But eventually I noticed that those doctrines just weren’t doing any heavy lifting, that I wouldn’t be living any differently if I simply granted that there was an unseen order, but not one I needed to understand in depth. All I needed to know is how things worked, not why they worked that way.

I know more about why my car works than the average person. Sometimes that deep knowledge is useful, but it isn’t critical and only gives me a slight edge. Someone who through long experience has built up a highly inaccurate mental model of why their car works can still get by fine. Similarly, I can get pretty far worrying only about how the universe works and leaving the why aside. But I think I would flounder if I believed in my heart that there was no order at all, that what order we see is purely an illusion.

Yeah but wanting to believe in an unseen order is like Lamarckism. In terms of evolution I struggle with it myself. I want to believe there’s something more, which I feel would be intangible, that can explain dog breeds for example. But as Kazantzakis wrote, our duty is to gaze into the abyss without hope and without fear.

Useful, certainly. Necessary? I don’t know. I’ve been involved in several Christian communities, which never came close to meeting their own expectations. I ended up thinking that like-mindedness was overrated.

I would prefer to join in community with folks who hang out together simply because they find the interactions profitable — sometimes rooted in agreement, sometimes in sharing very different experiences, different conclusions reached as a result. I’m sort of hoping this may be one of those.

When I said “necessary” I meant within the context of a religion, it’s necessary to have trappings.
********************
> _Action item 1_
From the passage on belief and order, repeat word for word the part that begins at "I would prefer" and stops after "to have trappings.".
The passage and the records are unrelated to each other.
********************
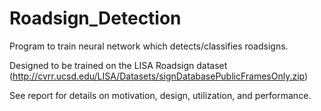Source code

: # Roadsign_Detection
Program to train neural network which detects/classifies roadsigns.

Designed to be trained on the LISA Roadsign dataset (http://cvrr.ucsd.edu/LISA/Datasets/signDatabasePublicFramesOnly.zip)

See report for details on motivation, design, utilization, and performance.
********************
> _Action item 2_
Reproduce every line of all the records precisely as they appear, omitting the pictures.

> _Final answer 1_
I would prefer to join in community with folks who hang out together simply because they find the interactions profitable — sometimes rooted in agreement, sometimes in sharing very different experiences, different conclusions reached as a result. I’m sort of hoping this may be one of those.

When I said “necessary” I meant within the context of a religion, it’s necessary to have trappings.

> _Final answer 2_
Source code

: # Roadsign_Detection
Program to train neural network which detects/classifies roadsigns.

Designed to be trained on the LISA Roadsign dataset (http://cvrr.ucsd.edu/LISA/Datasets/signDatabasePublicFramesOnly.zip)

See report for details on motivation, design, utilization, and performance.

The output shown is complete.